Tandis que plusieurs grandes économies européennes, à l’image de la France, naviguent en eaux troubles sur le plan financier, le Portugal affiche une santé économique insolente. Le gouvernement minoritaire de droite table sur un excédent public pour la deuxième année consécutive, un scénario inédit depuis la Révolution des Œillets de 1974.

Lisbonne – Une performance qui interpelle. Alors que le Vieux Continent cherche son souffle, le Portugal s’apprête à boucler son budget 2025 avec un excédent public de 0,3% de son Produit intérieur brut (PIB), après un solde positif de 0,1% attendu pour 2026. Cette trajectoire vertueuse s’accompagne d’un désendettement massif : la dette publique est projetée à 90,2% du PIB en 2025, en baisse constante depuis les 93,6% de 2024.
Cette robustesse financière confère au pays une crédibilité rare sur les marchés. La preuve : le Portugal emprunte désormais à un taux d’intérêt inférieur à celui de la France, avec des obligations à 10 ans à 3,09% contre 3,5% pour son voisin. Une inversion de situation qui en dit long sur la confiance des investisseurs.

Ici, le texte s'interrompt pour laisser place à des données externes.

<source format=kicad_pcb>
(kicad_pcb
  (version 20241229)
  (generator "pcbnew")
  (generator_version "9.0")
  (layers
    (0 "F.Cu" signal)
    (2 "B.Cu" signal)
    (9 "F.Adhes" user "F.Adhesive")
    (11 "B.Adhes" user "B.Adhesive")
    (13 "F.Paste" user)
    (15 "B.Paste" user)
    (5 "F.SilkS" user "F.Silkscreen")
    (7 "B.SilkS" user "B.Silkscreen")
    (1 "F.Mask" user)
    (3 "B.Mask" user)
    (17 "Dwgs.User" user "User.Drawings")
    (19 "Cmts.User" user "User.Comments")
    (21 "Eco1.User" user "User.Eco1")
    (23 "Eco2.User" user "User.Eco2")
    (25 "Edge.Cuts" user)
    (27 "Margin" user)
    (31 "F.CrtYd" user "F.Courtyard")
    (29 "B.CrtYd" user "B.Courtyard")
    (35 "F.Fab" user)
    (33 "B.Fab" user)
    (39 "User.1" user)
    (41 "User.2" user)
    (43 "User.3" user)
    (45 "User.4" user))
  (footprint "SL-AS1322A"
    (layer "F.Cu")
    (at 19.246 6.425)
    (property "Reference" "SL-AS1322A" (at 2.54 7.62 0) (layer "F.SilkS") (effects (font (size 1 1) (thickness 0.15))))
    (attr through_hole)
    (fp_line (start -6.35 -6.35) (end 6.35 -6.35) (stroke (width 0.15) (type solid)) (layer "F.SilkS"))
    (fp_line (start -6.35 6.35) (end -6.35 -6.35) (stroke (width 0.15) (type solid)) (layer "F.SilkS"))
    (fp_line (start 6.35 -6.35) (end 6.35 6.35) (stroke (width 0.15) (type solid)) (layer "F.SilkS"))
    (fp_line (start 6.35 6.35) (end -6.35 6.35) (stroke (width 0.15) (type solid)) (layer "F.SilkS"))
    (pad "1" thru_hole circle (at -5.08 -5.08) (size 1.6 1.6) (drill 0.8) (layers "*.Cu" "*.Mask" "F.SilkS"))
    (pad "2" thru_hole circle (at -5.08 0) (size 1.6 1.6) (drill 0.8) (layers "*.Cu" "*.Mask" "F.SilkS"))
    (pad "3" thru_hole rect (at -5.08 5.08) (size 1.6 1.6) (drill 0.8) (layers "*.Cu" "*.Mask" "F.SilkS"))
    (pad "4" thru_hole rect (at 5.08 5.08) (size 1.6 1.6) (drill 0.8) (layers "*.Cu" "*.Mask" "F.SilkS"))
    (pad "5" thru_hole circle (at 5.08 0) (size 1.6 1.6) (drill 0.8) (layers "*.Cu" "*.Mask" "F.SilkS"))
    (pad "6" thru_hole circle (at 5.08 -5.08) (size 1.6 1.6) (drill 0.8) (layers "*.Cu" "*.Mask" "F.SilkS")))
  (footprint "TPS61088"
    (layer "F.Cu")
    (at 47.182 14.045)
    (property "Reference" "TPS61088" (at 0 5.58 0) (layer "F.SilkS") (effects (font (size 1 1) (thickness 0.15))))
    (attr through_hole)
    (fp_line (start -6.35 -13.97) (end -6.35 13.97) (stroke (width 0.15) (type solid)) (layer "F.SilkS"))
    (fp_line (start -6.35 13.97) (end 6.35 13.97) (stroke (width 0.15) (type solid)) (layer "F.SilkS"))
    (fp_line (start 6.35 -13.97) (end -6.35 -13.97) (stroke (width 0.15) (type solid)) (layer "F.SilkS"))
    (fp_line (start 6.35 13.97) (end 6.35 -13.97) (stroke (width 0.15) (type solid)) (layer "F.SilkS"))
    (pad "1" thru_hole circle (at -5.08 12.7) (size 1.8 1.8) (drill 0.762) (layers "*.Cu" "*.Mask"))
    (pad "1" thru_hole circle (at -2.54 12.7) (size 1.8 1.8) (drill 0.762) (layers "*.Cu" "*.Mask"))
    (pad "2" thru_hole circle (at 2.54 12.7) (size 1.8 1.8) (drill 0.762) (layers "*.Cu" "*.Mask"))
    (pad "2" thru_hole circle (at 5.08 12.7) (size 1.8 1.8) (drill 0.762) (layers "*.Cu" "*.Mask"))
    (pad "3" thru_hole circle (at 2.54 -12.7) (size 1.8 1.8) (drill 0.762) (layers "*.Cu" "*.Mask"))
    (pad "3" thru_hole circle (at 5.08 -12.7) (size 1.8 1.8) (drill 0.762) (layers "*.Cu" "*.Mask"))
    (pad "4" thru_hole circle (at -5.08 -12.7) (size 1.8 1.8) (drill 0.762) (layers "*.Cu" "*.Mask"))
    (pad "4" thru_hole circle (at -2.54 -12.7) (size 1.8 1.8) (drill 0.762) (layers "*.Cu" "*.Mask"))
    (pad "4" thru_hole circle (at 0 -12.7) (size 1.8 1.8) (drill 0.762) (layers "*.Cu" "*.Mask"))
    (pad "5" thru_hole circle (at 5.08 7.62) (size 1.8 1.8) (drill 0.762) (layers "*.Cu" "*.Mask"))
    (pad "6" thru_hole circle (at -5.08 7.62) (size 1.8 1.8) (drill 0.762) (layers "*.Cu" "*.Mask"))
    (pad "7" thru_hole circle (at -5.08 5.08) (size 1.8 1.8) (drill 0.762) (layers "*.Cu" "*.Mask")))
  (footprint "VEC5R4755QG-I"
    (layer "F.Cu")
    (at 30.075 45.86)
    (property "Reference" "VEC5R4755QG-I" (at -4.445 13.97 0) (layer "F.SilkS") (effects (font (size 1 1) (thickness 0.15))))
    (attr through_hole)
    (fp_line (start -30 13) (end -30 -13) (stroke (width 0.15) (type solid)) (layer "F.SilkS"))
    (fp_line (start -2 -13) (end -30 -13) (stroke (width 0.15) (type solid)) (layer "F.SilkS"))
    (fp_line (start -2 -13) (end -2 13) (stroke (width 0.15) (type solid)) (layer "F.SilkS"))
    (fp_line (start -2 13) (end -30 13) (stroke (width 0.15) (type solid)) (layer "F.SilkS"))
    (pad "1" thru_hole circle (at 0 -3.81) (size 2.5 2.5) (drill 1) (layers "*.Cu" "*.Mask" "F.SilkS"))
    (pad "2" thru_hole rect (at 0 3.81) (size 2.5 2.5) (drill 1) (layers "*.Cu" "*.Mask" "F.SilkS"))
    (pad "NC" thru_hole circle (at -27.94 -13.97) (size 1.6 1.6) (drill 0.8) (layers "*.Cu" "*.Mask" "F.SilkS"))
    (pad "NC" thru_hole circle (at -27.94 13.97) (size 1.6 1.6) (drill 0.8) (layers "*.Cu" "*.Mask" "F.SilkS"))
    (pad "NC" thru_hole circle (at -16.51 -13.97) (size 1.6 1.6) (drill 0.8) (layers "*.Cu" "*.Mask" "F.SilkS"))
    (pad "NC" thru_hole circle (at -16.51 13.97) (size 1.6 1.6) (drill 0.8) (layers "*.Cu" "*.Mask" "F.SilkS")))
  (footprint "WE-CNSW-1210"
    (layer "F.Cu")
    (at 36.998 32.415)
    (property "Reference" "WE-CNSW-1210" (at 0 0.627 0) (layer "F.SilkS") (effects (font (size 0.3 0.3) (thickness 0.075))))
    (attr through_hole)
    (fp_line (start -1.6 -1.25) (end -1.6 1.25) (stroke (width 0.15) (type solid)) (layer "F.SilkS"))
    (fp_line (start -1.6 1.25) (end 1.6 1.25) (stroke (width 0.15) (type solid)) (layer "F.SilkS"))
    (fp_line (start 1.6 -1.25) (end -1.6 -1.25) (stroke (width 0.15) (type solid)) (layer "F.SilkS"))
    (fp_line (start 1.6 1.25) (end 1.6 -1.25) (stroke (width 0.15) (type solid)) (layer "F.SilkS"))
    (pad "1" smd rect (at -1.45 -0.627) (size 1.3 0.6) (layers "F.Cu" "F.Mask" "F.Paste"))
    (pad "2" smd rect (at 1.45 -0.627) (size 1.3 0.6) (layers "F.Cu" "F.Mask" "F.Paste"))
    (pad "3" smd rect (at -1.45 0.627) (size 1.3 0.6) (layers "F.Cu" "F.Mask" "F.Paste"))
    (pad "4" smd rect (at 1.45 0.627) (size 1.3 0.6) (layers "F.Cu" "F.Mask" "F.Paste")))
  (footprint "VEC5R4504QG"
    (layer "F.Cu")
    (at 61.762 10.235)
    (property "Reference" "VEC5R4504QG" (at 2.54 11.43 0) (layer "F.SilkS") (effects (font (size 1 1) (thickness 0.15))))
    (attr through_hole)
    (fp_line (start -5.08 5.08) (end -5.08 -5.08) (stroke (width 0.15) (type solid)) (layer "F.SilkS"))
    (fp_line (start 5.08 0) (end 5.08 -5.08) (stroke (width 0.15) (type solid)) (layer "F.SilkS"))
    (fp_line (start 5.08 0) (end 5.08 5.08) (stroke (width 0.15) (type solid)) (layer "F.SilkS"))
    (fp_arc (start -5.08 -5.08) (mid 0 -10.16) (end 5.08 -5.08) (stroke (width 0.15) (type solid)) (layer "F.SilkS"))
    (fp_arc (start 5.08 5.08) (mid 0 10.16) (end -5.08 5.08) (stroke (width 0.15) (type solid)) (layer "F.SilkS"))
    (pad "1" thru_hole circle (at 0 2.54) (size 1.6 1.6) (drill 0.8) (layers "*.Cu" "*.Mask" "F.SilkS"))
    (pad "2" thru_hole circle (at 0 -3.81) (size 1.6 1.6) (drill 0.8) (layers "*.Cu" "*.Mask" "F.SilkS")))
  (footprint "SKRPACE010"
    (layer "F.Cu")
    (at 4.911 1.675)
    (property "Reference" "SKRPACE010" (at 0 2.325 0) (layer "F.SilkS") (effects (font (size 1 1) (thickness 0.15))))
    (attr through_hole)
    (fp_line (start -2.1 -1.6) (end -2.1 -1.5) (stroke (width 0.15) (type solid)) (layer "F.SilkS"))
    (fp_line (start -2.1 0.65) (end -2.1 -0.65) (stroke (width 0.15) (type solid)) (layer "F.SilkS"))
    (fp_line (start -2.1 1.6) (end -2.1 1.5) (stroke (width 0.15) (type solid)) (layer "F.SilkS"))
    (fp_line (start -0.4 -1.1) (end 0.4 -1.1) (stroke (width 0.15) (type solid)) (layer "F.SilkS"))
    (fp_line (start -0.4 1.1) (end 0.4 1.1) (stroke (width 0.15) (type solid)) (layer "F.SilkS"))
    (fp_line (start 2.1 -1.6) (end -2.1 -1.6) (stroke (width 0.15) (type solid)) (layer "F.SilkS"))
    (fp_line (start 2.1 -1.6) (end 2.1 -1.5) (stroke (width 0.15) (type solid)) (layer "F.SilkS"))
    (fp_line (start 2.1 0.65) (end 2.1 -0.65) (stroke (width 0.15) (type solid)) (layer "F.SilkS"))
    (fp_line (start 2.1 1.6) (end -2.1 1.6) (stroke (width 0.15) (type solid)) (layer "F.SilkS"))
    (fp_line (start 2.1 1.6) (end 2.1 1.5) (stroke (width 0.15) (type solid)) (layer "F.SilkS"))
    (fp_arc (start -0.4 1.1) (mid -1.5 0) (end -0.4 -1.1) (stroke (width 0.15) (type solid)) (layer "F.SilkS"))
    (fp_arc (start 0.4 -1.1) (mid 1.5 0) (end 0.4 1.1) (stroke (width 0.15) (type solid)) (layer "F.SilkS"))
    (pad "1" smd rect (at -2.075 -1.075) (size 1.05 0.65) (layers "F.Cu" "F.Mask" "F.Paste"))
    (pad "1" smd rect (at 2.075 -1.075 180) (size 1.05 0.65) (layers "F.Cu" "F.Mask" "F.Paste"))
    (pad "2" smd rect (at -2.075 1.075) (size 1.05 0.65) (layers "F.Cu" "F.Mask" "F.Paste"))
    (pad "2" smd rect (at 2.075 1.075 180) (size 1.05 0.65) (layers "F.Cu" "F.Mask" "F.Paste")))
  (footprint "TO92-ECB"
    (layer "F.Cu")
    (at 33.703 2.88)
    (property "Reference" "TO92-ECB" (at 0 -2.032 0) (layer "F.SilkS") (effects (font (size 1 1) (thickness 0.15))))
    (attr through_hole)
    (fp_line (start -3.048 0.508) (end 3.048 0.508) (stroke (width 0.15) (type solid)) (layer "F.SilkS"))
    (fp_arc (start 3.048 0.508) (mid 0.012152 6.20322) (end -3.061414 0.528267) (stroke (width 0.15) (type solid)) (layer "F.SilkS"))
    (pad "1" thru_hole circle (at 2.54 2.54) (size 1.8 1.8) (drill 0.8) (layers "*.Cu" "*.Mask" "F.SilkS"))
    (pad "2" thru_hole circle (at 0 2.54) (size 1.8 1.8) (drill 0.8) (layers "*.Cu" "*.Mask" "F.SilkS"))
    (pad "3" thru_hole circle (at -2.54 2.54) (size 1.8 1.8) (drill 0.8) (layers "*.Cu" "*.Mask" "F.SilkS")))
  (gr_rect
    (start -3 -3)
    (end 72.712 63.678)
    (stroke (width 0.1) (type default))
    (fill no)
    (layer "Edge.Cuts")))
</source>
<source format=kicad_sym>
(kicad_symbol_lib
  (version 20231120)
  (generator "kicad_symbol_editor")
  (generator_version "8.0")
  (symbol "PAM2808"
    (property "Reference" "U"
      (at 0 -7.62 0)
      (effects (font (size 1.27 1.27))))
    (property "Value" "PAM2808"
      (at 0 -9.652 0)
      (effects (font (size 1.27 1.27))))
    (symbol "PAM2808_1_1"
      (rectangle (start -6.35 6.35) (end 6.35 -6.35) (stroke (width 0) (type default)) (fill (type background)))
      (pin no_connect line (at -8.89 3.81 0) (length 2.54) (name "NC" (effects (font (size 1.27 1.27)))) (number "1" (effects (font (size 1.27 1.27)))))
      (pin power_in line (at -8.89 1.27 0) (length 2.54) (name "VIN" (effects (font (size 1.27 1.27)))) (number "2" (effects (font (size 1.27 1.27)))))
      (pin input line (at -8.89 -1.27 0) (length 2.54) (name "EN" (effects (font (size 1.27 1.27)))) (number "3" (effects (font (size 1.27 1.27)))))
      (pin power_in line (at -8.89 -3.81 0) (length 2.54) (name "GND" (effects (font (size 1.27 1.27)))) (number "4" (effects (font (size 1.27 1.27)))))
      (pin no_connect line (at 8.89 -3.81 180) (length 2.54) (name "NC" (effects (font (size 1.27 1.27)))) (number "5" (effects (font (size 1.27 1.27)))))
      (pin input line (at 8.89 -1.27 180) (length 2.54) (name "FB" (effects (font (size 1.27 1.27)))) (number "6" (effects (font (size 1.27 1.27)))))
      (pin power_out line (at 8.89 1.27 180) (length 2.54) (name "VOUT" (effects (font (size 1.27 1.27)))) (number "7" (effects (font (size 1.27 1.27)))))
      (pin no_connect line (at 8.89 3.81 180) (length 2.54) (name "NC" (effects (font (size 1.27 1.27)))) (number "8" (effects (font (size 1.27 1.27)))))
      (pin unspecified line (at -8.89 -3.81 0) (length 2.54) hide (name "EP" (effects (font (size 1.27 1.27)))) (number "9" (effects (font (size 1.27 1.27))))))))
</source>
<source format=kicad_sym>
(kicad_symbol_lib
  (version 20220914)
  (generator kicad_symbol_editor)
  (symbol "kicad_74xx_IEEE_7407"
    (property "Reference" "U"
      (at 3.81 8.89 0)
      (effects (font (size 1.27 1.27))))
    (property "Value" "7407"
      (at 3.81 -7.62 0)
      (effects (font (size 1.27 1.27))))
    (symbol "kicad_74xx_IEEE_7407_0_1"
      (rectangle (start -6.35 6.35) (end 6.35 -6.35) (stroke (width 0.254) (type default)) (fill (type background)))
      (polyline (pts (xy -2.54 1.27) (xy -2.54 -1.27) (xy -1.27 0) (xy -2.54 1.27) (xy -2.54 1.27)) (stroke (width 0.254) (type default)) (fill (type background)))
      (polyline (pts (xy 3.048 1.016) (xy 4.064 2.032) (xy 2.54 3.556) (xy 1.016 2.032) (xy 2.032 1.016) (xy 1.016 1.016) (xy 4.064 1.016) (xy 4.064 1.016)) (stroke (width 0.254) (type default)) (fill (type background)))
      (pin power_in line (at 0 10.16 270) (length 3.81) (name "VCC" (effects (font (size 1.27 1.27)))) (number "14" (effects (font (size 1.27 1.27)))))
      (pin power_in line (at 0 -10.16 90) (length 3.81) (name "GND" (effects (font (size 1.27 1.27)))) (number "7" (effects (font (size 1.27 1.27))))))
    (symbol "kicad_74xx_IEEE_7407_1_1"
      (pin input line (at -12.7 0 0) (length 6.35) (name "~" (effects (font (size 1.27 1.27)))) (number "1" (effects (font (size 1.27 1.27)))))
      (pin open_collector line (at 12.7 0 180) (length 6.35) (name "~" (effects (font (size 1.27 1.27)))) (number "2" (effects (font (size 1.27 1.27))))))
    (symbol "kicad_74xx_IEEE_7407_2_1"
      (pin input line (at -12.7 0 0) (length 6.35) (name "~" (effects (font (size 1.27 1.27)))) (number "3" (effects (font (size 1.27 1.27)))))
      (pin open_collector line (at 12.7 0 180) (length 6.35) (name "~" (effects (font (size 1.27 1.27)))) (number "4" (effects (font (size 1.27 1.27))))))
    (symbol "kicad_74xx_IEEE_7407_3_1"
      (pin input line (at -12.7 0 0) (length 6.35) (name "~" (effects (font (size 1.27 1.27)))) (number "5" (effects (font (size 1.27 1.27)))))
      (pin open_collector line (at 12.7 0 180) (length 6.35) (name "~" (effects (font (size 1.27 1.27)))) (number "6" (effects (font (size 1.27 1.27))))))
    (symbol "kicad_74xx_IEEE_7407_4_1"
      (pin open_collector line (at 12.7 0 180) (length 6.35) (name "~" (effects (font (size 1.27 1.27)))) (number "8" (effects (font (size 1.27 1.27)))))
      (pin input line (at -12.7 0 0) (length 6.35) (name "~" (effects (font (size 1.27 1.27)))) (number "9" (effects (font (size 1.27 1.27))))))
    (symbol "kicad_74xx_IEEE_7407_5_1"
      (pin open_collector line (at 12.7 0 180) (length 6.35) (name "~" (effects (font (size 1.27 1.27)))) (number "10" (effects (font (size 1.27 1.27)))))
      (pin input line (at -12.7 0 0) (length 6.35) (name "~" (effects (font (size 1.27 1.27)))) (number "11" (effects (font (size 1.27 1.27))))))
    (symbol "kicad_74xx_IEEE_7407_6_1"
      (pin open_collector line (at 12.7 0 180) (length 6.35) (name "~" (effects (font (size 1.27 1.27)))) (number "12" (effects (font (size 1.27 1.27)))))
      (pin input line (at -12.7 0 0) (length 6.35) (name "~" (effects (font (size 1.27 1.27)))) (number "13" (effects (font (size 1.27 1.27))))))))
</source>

Le paradoxe portugais : rigueur budgétaire et stimulation de la croissance
Comment expliquer ce renversement ? Le pays, qui fut au bord du gouffre avec un déficit public abyssal de 9,1% du PIB en 2010, a su mener une transformation profonde. Le remède de choc, imposé par la BCE et le FMI, a combiné une austérité sévère – privatisations, hausses d’impôts, réduction de la fonction publique – à une stratégie agressive d’attractivité économique.
Selon une analyse de l’institut Rexecode, cette cure a été suivie, à partir de 2015 sous un gouvernement de gauche, par un rééquilibrage. L’État a alors instauré de nouvelles taxes ciblant la fortune et les produits de luxe, tout en déployant des mesures de soutien au pouvoir d’achat des ménages les plus modestes.
Le moteur de la croissance : investissements étrangers et boom touristique
Le véritable décollage, souvent qualifié de “miracle économique portugais” pour la période 2017-2019, est largement attribué à un afflux d’investissements étrangers et à l’explosion du tourisme. Le Trésor portugais souligne dans une étude une recomposition totale du marché de l’emploi, avec un essor marqué des secteurs de l’hôtellerie, du commerce et des services aux entreprises.
Les incitations fiscales et un coût du travail parmi les plus bas d’Europe occidentale – le salaire minimum s’élèvera à 1 015 euros en 2025 – ont agi comme un aimant. La France figure en tête des investisseurs, avec 17 milliards d’euros engagés et 750 entreprises, comme le géant de la domotique Somfy, générant 60 000 emplois locaux. Une communauté de retraités français, attirée par un régime fiscal avantageux, a également choisi de s’installer dans le pays.
L’envers du décor : la fracture immobilière et l’exode des jeunes
Cette réussite économique n’est pas sans ombre au tableau. L’afflux de capitaux et de résidents étrangers a provoqué une surchauffe immobilière historique. Entre 2015 et 2025, les prix ont grimpé de 124%, soit plus du double de la moyenne européenne, avec une hausse de 16% sur le seul premier trimestre 2025.
Cette flambée, qui profite majoritairement aux ménages les plus aisés selon Forbes, a creusé une crise du logement aiguë. Elle alimente un phénomène persistant : l’émigration de la jeunesse portugaise. Aujourd’hui, un tiers des Portugais âgés de 15 à 39 ans vivent à l’étranger, une saignée que le gouvernement tente difficilement d’enrayer par des baisses d’impôts.
L’instabilité politique, nouvelle menace à l’horizon
Malgré ces succès budgétaires, l’avenir du modèle portugais n’est pas assuré. Le gouvernement de centre-droit de Luis Montenegro, privé de majorité absolue, navigue dans un paysage politique fragmenté. La montée en puissance de l’extrême-droite (parti Chega), devenue la deuxième force du pays, introduit une dose d’incertitude dans la capacité de l’exécutif à mener à bien ses réformes jusqu’à la fin de son mandat, dans un contexte social tendu.
Le “miracle” portugais, s’il impressionne par ses chiffres, révèle ainsi toute sa complexité : un équilibre précaire entre discipline financière, attractivité internationale et cohésion sociale.